Doig, Saatchi, Sotheby’s et le marché
Le collectionneur russe serait devenu l’incarnation brutale et enthousiaste d’un marché de l’art boulimique tendance hystérique. À vrai dire, la shortlist des prix records s’enorgueillit souvent de noms venus de l’Est, et la petite histoire aime à faire de l’acheteur russe un amateur suiveur et empressé.

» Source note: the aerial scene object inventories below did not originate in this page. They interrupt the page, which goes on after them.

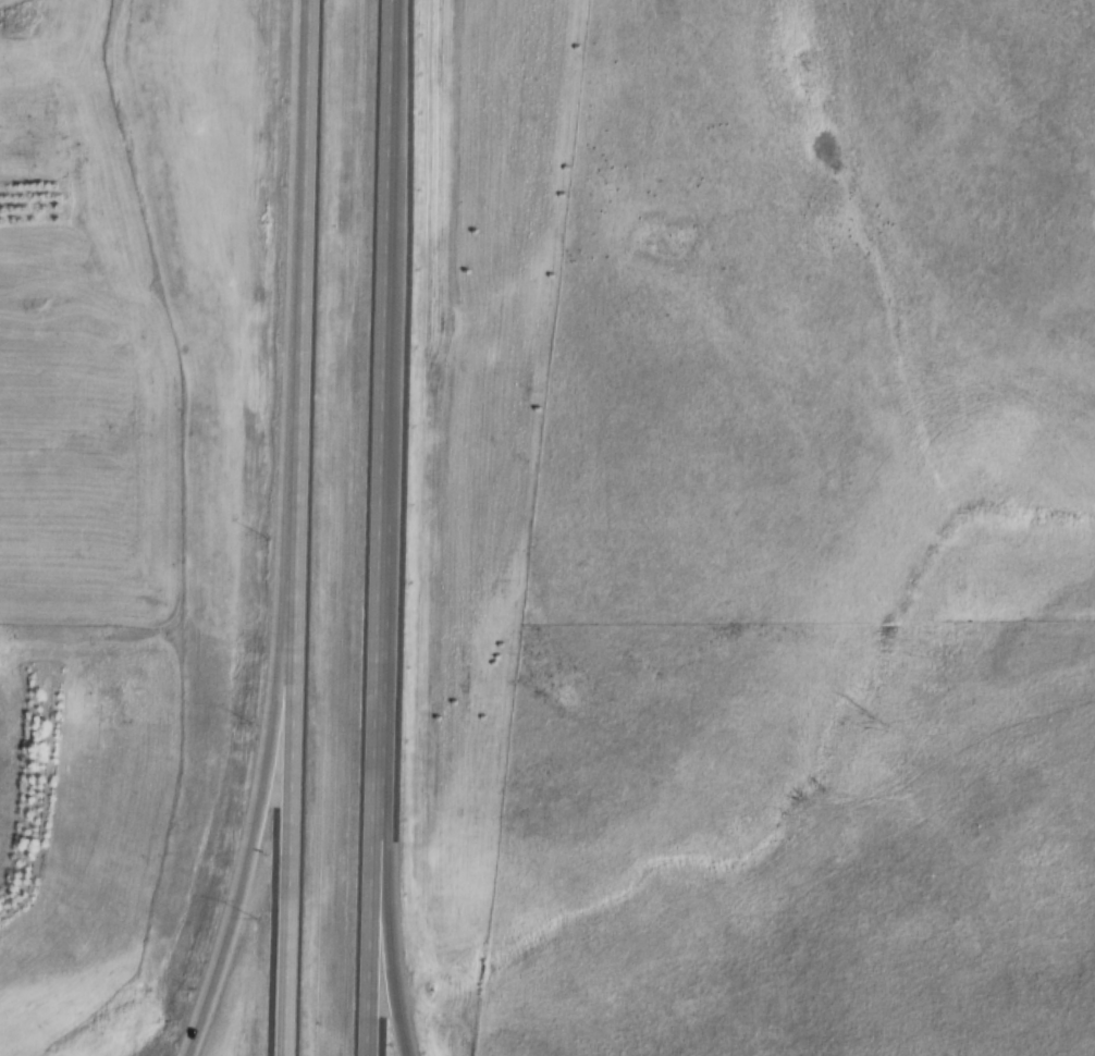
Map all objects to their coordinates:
road: (297, 528)
road: (386, 528)
street lamp: (256, 531)
street lamp: (247, 720)
road: (258, 810)
street lamp: (256, 915)
road: (388, 935)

Qu’on se souvienne de la transaction qui fit les choux gras condescendants de la presse du genre : Londres, Sotheby’s, 7 février 2007, le tableau White Canoe de Peter Doig est cédé pour la somme démente de 8,2 millions d’euros à un acheteur russe. Soit cinq fois son estimation, bombardant du même coup le peintre écossais – à quarante-huit ans seulement – recordman de vente « pour un artiste européen vivant » (Roxana Azimi). Cinq ans plus tôt, une toile issue de la même série était adjugée pour environ 350 000 euros.

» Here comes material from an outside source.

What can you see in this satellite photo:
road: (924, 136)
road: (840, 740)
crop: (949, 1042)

White Canoe, un soufflé vite retombé ?
Que s’est-il passé ? White Canoe, daté de 1990/1991, a d’abord été habilement défendu dans l’exposition « Triumph of Painting » montée par le publicitaire anglais Charles Saatchi pour promouvoir sa propre collection. La toile est ensuite vendue à Sotheby’s, qui l’adjuge un an après pour la somme que l’on sait après un combat de coqs livré entre une poignée de prétendants. Si Doig passe instantanément du statut de représentant de la jeune peinture anglaise à celui de star internationale, la vente n’est pas pour autant suivie d’une folle réévaluation de cote. Il y aura inflation – notamment auprès de ses galeries londonienne et new-yorkaise –, mais raisonnable inflation.
Pour les toiles les plus récentes, les prix se stabilisent plus près de 2,5 que de 7,6 millions d’euros tout en maintenant le peintre dans le cercle très fermé des artistes contemporains à « millions ». C’est un « one shot », confirme le journaliste Harry Bellet, qui aura surtout « fait grimper le prix des assurances pour l’exposition à Paris » !
La levée de soufflé de février dernier en est donc restée – pour l’instant – au stade d’épiphénomène. En résulte peut-être une relative défiance critique à l’égard de la peinture de l’Écossais, estampillée Saatchi, surmédiatisée par son record et archivée au rayon peinture de marché.